Although it is too early in the proceedings to determine whether the remaining defendants engaged in prohibited conduct, see supra part III.B.3, and it is far from clear whether they may have done so for the purpose of interfering, the court, nevertheless, dismisses this claim for failing to meet the third prong of the prima facie case.

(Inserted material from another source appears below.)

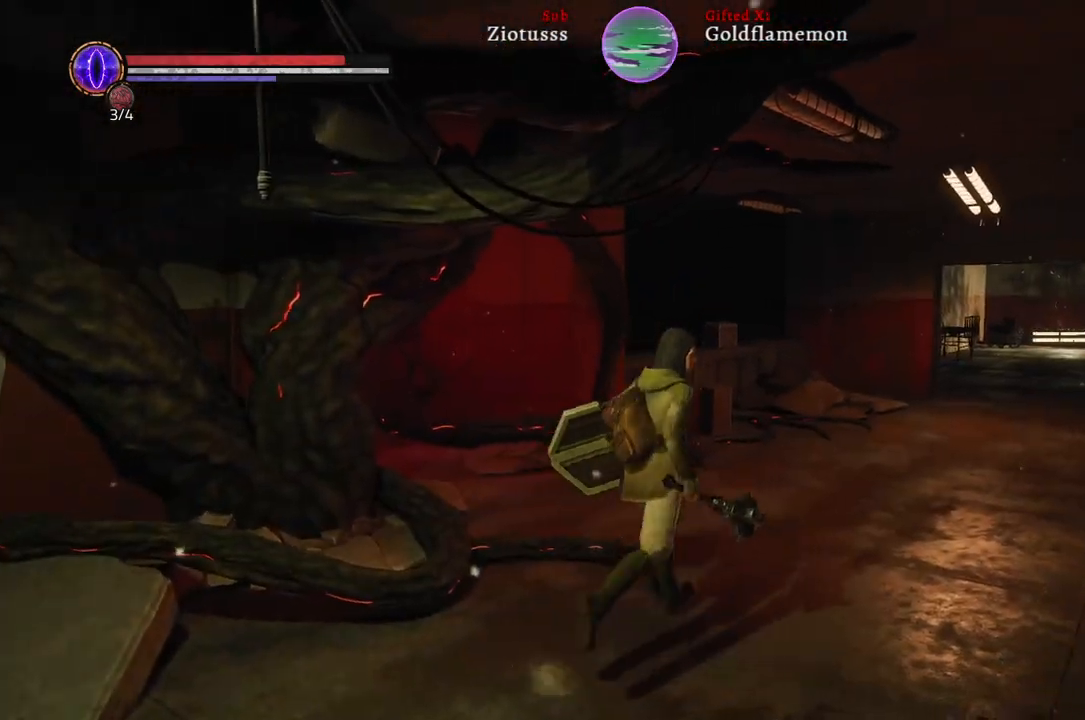
{"buttons": [], "left_stick": "up-right", "right_stick": "center", "events": [[50, "right_stick", "right"], [200, "right_stick", "center"]]}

The plaintiff relies on the same tired arguments in her attempt to reawaken her § 510 claim. Pl.'s NYL Opp'n at 9-10; Pl.'s Ind. Opp'n at 13-14. To wit, she alleges that the New York Life defendants' and the individual defendants' failure to provide plan information, which would have put her on notice of PhRMA decision to make part-time employees eligible for retirement benefits, resulted in her being unable to challenge her status as an independent contractor. Id. This, she insists, qualifies as an interference with her "protected rights under § 510," Pl.'s NYL Opp'n at 10-11, and with her "right to bring a civil action under ERISA § 502,"Pl.'s Ind. Opp'n at 14. The court already explained in its previous memorandum opinions that all of the plaintiff's ERISA claims regarding her alleged misclassification as an independent contractor are time barred and that PhRMA clearly and unequivocally repudiated her eligibility in the pension plan in 1988. See generally Mem. Op. (July 16, 2006); Mem. Op. (Nov. 15, 2006). Moreover, the court concluded that the plaintiff was aware that part-time employees were eligible for pension benefits by 1991. Mem. Op. (Nov. 15, 2006) at 11. Accordingly, the plaintiff can allege no right under § 510 to which she may become entitled, and the court dismisses this claim.

IV. CONCLUSION

For the foregoing reasons the court grants in part and denies in part the individual defendants' motion to dismiss and grants in part and denies in part the New York Life defendants' motion for summary judgment. An order consistent with this Memorandum Opinion is separately and contemporaneously issued this 7th day of August, 2008.